4. Beware of last year’s outliers. (AKA: Don’t draft Matt Ryan this year)
When we say don’t draft Ryan, the Falcons’ quarterback, we mean don’t draft him where you’d have to in most leagues, based on what his average draft position is right now — the late fifth or early sixth round. That’s because one of the biggest mistakes drafters make is just assuming that everything this year will be the way it was the year before.
While there are some relative certainties in fantasy football, doubling down on an outlier such as Ryan – he finished second in fantasy scoring among QBs last year, when he won the MVP, after finishing 19th the year before — is particularly problematic. Look no further than Panthers QB Cam Newton in 2015 and 2016 for an example. He led all QBs two seasons ago in what was an MVP-winning career year, went as the first quarterback in almost every league, and finished 2016 at No. 17. Regression isn’t a certainty for Ryan, but drafting him with only an eye for what he did last season puts you at major risk of not getting the value you need out of that selection.
5. Wait to draft a QB or a TE, if you can. But once you do, take two.
If you’re adhering to the “take the best player available regardless of position” approach advocated for earlier in this story, then you have to be ready to snap up a great value when you see one. But if those don’t present themselves early on at quarterback and tight end, consider waiting until late (like the ninth or 10th rounds) to draft one.

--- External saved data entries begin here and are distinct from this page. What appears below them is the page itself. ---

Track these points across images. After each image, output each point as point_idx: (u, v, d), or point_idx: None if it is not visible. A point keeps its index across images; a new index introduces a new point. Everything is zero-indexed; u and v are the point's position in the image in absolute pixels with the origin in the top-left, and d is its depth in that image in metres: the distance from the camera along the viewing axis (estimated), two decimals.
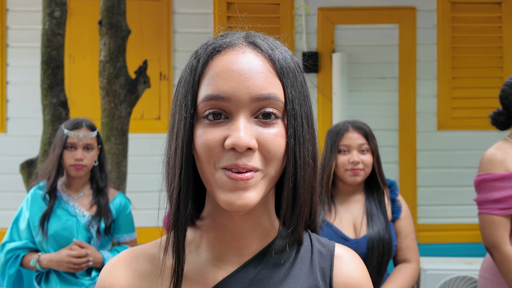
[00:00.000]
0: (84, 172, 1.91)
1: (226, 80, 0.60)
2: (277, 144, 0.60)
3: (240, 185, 0.58)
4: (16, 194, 3.33)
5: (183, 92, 0.63)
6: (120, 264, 0.68)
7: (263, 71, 0.61)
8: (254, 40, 0.64)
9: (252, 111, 0.60)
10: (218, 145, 0.59)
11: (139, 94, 2.59)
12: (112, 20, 2.51)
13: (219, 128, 0.60)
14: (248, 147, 0.58)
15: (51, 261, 1.83)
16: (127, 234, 2.03)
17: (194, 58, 0.64)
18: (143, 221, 2.69)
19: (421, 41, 3.65)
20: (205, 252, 0.66)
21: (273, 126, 0.61)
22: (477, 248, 3.38)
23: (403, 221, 1.77)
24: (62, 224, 1.87)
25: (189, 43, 3.62)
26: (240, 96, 0.59)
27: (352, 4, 3.65)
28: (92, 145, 1.92)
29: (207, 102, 0.60)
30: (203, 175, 0.62)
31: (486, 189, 1.74)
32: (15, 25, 3.60)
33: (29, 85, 3.52)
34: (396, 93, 3.65)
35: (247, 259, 0.65)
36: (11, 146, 3.52)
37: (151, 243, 0.70)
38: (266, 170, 0.60)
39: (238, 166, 0.58)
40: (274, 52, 0.63)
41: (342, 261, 0.67)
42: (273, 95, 0.60)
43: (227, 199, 0.59)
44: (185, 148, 0.61)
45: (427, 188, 3.65)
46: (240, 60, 0.61)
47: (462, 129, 3.64)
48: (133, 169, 3.13)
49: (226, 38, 0.64)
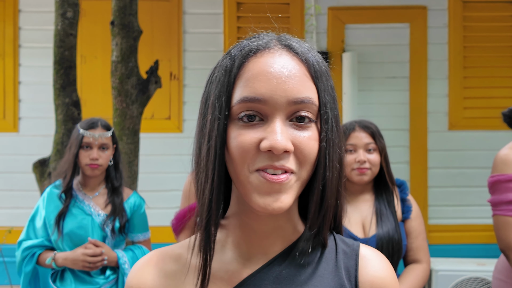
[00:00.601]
0: (99, 172, 1.93)
1: (263, 82, 0.60)
2: (312, 147, 0.61)
3: (275, 187, 0.59)
4: (29, 193, 3.36)
5: (216, 93, 0.63)
6: (147, 265, 0.69)
7: (299, 74, 0.62)
8: (290, 43, 0.65)
9: (288, 114, 0.61)
10: (253, 147, 0.60)
11: (151, 94, 2.60)
12: (124, 20, 2.53)
13: (254, 130, 0.60)
14: (285, 150, 0.59)
15: (66, 260, 1.84)
16: (141, 234, 2.04)
17: (228, 59, 0.64)
18: (154, 220, 2.71)
19: (432, 41, 3.63)
20: (230, 251, 0.67)
21: (307, 130, 0.62)
22: (489, 249, 3.35)
23: (414, 221, 1.76)
24: (77, 223, 1.89)
25: (199, 43, 3.64)
26: (277, 99, 0.60)
27: (362, 4, 3.63)
28: (108, 144, 1.93)
29: (243, 104, 0.61)
30: (236, 176, 0.62)
31: (500, 190, 1.72)
32: (28, 25, 3.63)
33: (41, 85, 3.55)
34: (407, 93, 3.63)
35: (271, 258, 0.66)
36: (24, 146, 3.56)
37: (179, 244, 0.71)
38: (300, 173, 0.61)
39: (275, 166, 0.59)
40: (309, 55, 0.64)
41: (368, 260, 0.67)
42: (309, 98, 0.61)
43: (262, 202, 0.60)
44: (218, 149, 0.61)
45: (438, 189, 3.62)
46: (277, 63, 0.62)
47: (473, 129, 3.61)
48: (143, 168, 3.15)
49: (260, 40, 0.65)
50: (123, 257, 1.91)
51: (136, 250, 1.97)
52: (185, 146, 2.89)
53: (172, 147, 3.58)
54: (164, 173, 3.58)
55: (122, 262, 1.89)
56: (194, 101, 3.63)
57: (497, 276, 1.79)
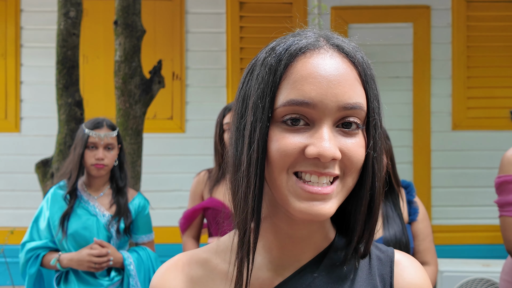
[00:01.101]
0: (105, 172, 1.92)
1: (313, 85, 0.56)
2: (360, 154, 0.58)
3: (319, 196, 0.57)
4: (31, 193, 3.35)
5: (259, 93, 0.58)
6: (172, 269, 0.67)
7: (350, 78, 0.58)
8: (340, 43, 0.60)
9: (336, 119, 0.57)
10: (296, 152, 0.56)
11: (154, 94, 2.59)
12: (127, 20, 2.52)
13: (299, 135, 0.57)
14: (333, 158, 0.56)
15: (72, 261, 1.83)
16: (145, 235, 2.02)
17: (272, 57, 0.59)
18: (157, 220, 2.70)
19: (435, 40, 3.62)
20: (261, 256, 0.65)
21: (355, 136, 0.58)
22: (494, 249, 3.34)
23: (421, 223, 1.75)
24: (82, 224, 1.87)
25: (202, 43, 3.62)
26: (327, 104, 0.56)
27: (365, 3, 3.62)
28: (113, 144, 1.92)
29: (289, 107, 0.57)
30: (272, 181, 0.59)
31: (507, 190, 1.70)
32: (30, 25, 3.62)
33: (43, 85, 3.54)
34: (410, 93, 3.62)
35: (302, 264, 0.64)
36: (26, 146, 3.55)
37: (204, 248, 0.69)
38: (345, 180, 0.59)
39: (320, 173, 0.56)
40: (359, 57, 0.60)
41: (403, 267, 0.65)
42: (359, 104, 0.58)
43: (303, 208, 0.57)
44: (261, 153, 0.57)
45: (441, 189, 3.61)
46: (328, 65, 0.57)
47: (477, 129, 3.60)
48: (145, 168, 3.13)
49: (307, 38, 0.60)
50: (129, 258, 1.89)
51: (140, 252, 1.96)
52: (187, 146, 2.90)
53: (174, 147, 3.57)
54: (166, 173, 3.57)
55: (128, 263, 1.88)
56: (197, 101, 3.62)
57: (504, 277, 1.77)
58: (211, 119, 2.39)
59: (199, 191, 2.07)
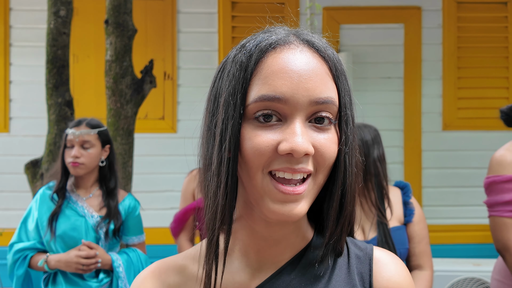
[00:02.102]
0: (82, 171, 1.87)
1: (284, 80, 0.56)
2: (332, 150, 0.58)
3: (291, 197, 0.56)
4: (21, 194, 3.31)
5: (230, 90, 0.58)
6: (149, 277, 0.66)
7: (321, 73, 0.58)
8: (310, 38, 0.60)
9: (308, 114, 0.57)
10: (270, 149, 0.56)
11: (145, 94, 2.57)
12: (118, 19, 2.50)
13: (271, 131, 0.56)
14: (306, 153, 0.55)
15: (60, 262, 1.81)
16: (136, 236, 2.00)
17: (243, 54, 0.59)
18: (149, 221, 2.68)
19: (426, 41, 3.64)
20: (237, 260, 0.64)
21: (327, 131, 0.58)
22: (484, 249, 3.37)
23: (417, 225, 1.73)
24: (70, 224, 1.85)
25: (193, 43, 3.61)
26: (298, 99, 0.56)
27: (357, 4, 3.63)
28: (90, 143, 1.87)
29: (260, 103, 0.56)
30: (248, 180, 0.58)
31: (496, 191, 1.72)
32: (19, 24, 3.58)
33: (32, 84, 3.50)
34: (401, 93, 3.64)
35: (280, 266, 0.63)
36: (15, 146, 3.51)
37: (182, 254, 0.68)
38: (316, 177, 0.58)
39: (294, 169, 0.56)
40: (329, 52, 0.60)
41: (382, 264, 0.64)
42: (331, 99, 0.57)
43: (276, 209, 0.56)
44: (233, 151, 0.56)
45: (432, 189, 3.63)
46: (299, 60, 0.57)
47: (467, 130, 3.63)
48: (136, 169, 3.11)
49: (278, 34, 0.60)
50: (118, 260, 1.87)
51: (130, 253, 1.94)
52: (179, 146, 2.88)
53: (166, 148, 3.55)
54: (157, 174, 3.55)
55: (116, 265, 1.85)
56: (188, 101, 3.60)
57: (495, 277, 1.79)
58: None
59: (191, 190, 2.05)
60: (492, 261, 2.78)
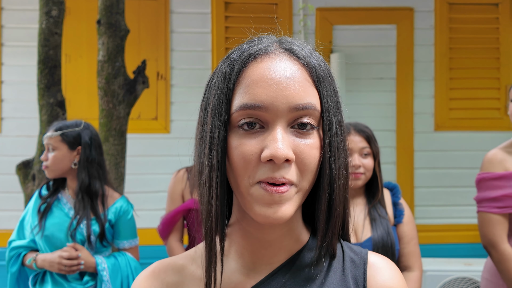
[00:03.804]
0: (51, 173, 1.85)
1: (263, 89, 0.58)
2: (312, 156, 0.59)
3: (276, 198, 0.58)
4: (12, 195, 3.29)
5: (216, 100, 0.61)
6: (149, 277, 0.68)
7: (300, 79, 0.60)
8: (291, 46, 0.62)
9: (289, 121, 0.59)
10: (254, 158, 0.58)
11: (138, 95, 2.57)
12: (111, 19, 2.49)
13: (255, 139, 0.59)
14: (286, 159, 0.57)
15: (45, 261, 1.81)
16: (127, 241, 1.94)
17: (227, 64, 0.62)
18: (141, 222, 2.67)
19: (418, 42, 3.66)
20: (233, 261, 0.66)
21: (309, 137, 0.60)
22: (475, 248, 3.39)
23: (406, 225, 1.74)
24: (58, 225, 1.85)
25: (186, 43, 3.60)
26: (278, 106, 0.58)
27: (350, 5, 3.64)
28: (53, 145, 1.85)
29: (243, 111, 0.59)
30: (236, 187, 0.60)
31: (484, 187, 1.76)
32: (11, 24, 3.56)
33: (25, 84, 3.48)
34: (393, 94, 3.66)
35: (275, 268, 0.64)
36: (7, 147, 3.49)
37: (182, 255, 0.70)
38: (301, 184, 0.59)
39: (275, 179, 0.57)
40: (310, 59, 0.62)
41: (376, 269, 0.65)
42: (311, 104, 0.59)
43: (262, 212, 0.58)
44: (220, 158, 0.59)
45: (424, 189, 3.66)
46: (278, 68, 0.59)
47: (459, 130, 3.65)
48: (129, 169, 3.10)
49: (260, 44, 0.63)
50: (102, 263, 1.83)
51: (119, 258, 1.89)
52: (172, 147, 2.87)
53: (159, 148, 3.54)
54: (150, 174, 3.54)
55: (101, 269, 1.82)
56: (182, 101, 3.59)
57: (484, 275, 1.81)
58: (196, 120, 2.37)
59: (179, 191, 2.02)
60: (483, 261, 2.80)
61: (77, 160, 1.88)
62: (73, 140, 1.88)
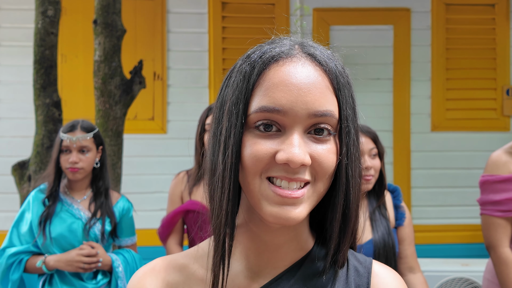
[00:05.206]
0: (81, 175, 1.88)
1: (283, 93, 0.58)
2: (330, 160, 0.59)
3: (289, 201, 0.57)
4: (7, 196, 3.27)
5: (233, 99, 0.60)
6: (149, 273, 0.67)
7: (321, 86, 0.59)
8: (313, 51, 0.62)
9: (307, 126, 0.58)
10: (267, 157, 0.57)
11: (135, 95, 2.56)
12: (107, 19, 2.48)
13: (270, 140, 0.58)
14: (302, 164, 0.56)
15: (59, 261, 1.80)
16: (129, 238, 2.01)
17: (247, 64, 0.61)
18: (138, 222, 2.66)
19: (415, 43, 3.67)
20: (238, 262, 0.65)
21: (326, 143, 0.59)
22: (472, 248, 3.40)
23: (407, 228, 1.75)
24: (67, 227, 1.84)
25: (183, 43, 3.59)
26: (297, 111, 0.57)
27: (347, 5, 3.65)
28: (88, 147, 1.87)
29: (261, 113, 0.58)
30: (246, 185, 0.60)
31: (488, 190, 1.75)
32: (7, 23, 3.54)
33: (20, 84, 3.46)
34: (390, 94, 3.66)
35: (280, 272, 0.64)
36: (2, 147, 3.46)
37: (183, 253, 0.69)
38: (316, 185, 0.59)
39: (290, 178, 0.57)
40: (331, 66, 0.61)
41: (380, 278, 0.65)
42: (330, 112, 0.59)
43: (274, 212, 0.57)
44: (234, 158, 0.59)
45: (421, 189, 3.66)
46: (299, 73, 0.59)
47: (456, 130, 3.66)
48: (126, 170, 3.09)
49: (282, 46, 0.62)
50: (117, 260, 1.88)
51: (125, 254, 1.95)
52: (169, 147, 2.86)
53: (155, 148, 3.53)
54: (147, 175, 3.52)
55: (116, 266, 1.86)
56: (178, 101, 3.58)
57: (486, 276, 1.82)
58: (193, 120, 2.36)
59: (178, 193, 2.03)
60: (480, 261, 2.81)
61: (98, 159, 1.91)
62: (99, 140, 1.93)
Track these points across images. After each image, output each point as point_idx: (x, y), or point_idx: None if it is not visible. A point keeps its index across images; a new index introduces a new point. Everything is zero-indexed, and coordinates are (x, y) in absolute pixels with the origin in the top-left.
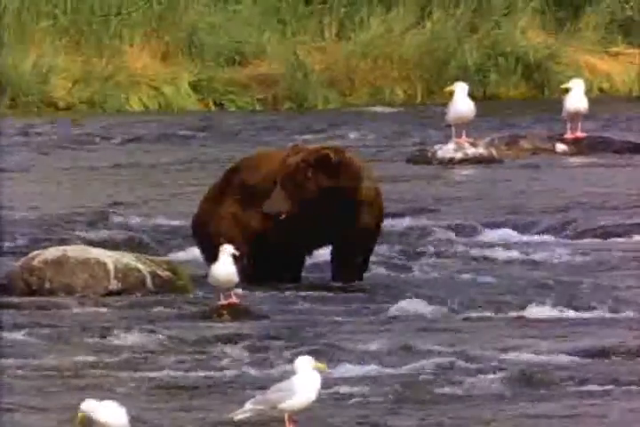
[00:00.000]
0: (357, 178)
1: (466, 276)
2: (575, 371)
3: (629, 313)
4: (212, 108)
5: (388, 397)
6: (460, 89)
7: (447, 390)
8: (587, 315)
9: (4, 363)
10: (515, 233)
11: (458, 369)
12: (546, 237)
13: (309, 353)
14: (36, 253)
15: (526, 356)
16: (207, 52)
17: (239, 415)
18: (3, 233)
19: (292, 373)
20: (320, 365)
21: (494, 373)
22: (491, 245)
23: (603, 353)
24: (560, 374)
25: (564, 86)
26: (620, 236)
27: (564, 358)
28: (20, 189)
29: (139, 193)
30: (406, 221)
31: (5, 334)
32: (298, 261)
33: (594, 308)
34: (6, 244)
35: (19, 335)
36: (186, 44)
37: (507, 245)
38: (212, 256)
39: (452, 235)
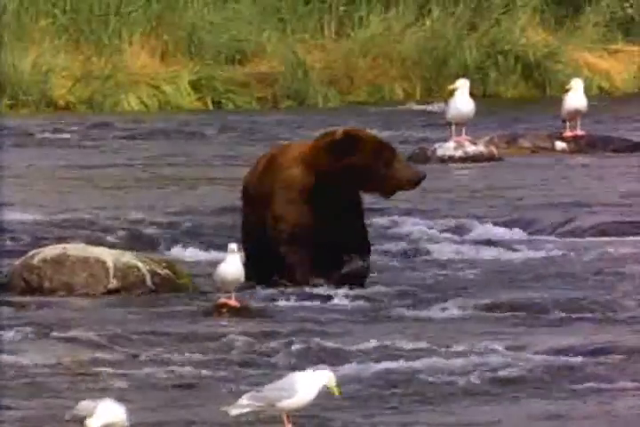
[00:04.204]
0: None
1: (467, 275)
2: (573, 370)
3: (627, 313)
4: (211, 106)
5: (388, 397)
6: (462, 86)
7: (448, 390)
8: (585, 314)
9: (3, 362)
10: (514, 231)
11: (460, 369)
12: (545, 236)
13: (309, 352)
14: (35, 251)
15: (525, 355)
16: (206, 50)
17: (235, 410)
18: (2, 232)
19: (292, 371)
20: (334, 387)
21: (495, 372)
22: (491, 244)
23: (599, 352)
24: (558, 373)
25: (567, 87)
26: (618, 234)
27: (560, 358)
28: (20, 188)
29: (138, 191)
30: (406, 220)
31: (4, 333)
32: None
33: (593, 307)
34: (6, 242)
35: (18, 334)
36: (185, 43)
37: (507, 244)
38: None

There are a lot more late-round starters to be found at those positions (among QBs this year: Dak Prescott, Matthew Stafford, Philip Rivers; among TEs this year: Hunter Henry, Jack Doyle, Jason Witten) than there are at running back and wide receivers, the latter two of which are the most critical starting spots in your lineup to fill each week. If you can enter the 10th round with, say, four wide receivers you like to go with five running backs you like, you could spend your next four picks grabbing a pair of starting-caliber QBs and tight ends, giving yourself two chances to come away with a very strong starter at the position. Then you can lean on your superior roster depth all year at RB and WR.
6. Use your late-round picks on unfulfilled potential
ESPN analyst and former NFL general manager Bill Polian said during the 2017 NFL draft telecast that when you get to the later rounds of the draft, that’s when teams should target talented guys who underachieved in college, not the hard-working overachievers who have fallen due to a lack of elite athleticism.
The thinking behind it is that late-round picks rarely produce starting-level NFL players, so you’re better off finding a guy who has untapped potential to be unleashed by the right coaching staff than you are someone who is physically limited to excel at the pro level.
You should apply the same approach to your fantasy team. When you get to the 12th round (if you’re not taking a QB or TE there, as described in Step 5) and you’re deciding between, say, Falcons possession receiver Mohamed Sanu and Buffalo rookie Zay Jones, take Jones. Not only does Jones have a chance at a sizable role this year, but his youth gives him an upside that Sanu, as a veteran who has more or less proven what he is, doesn’t.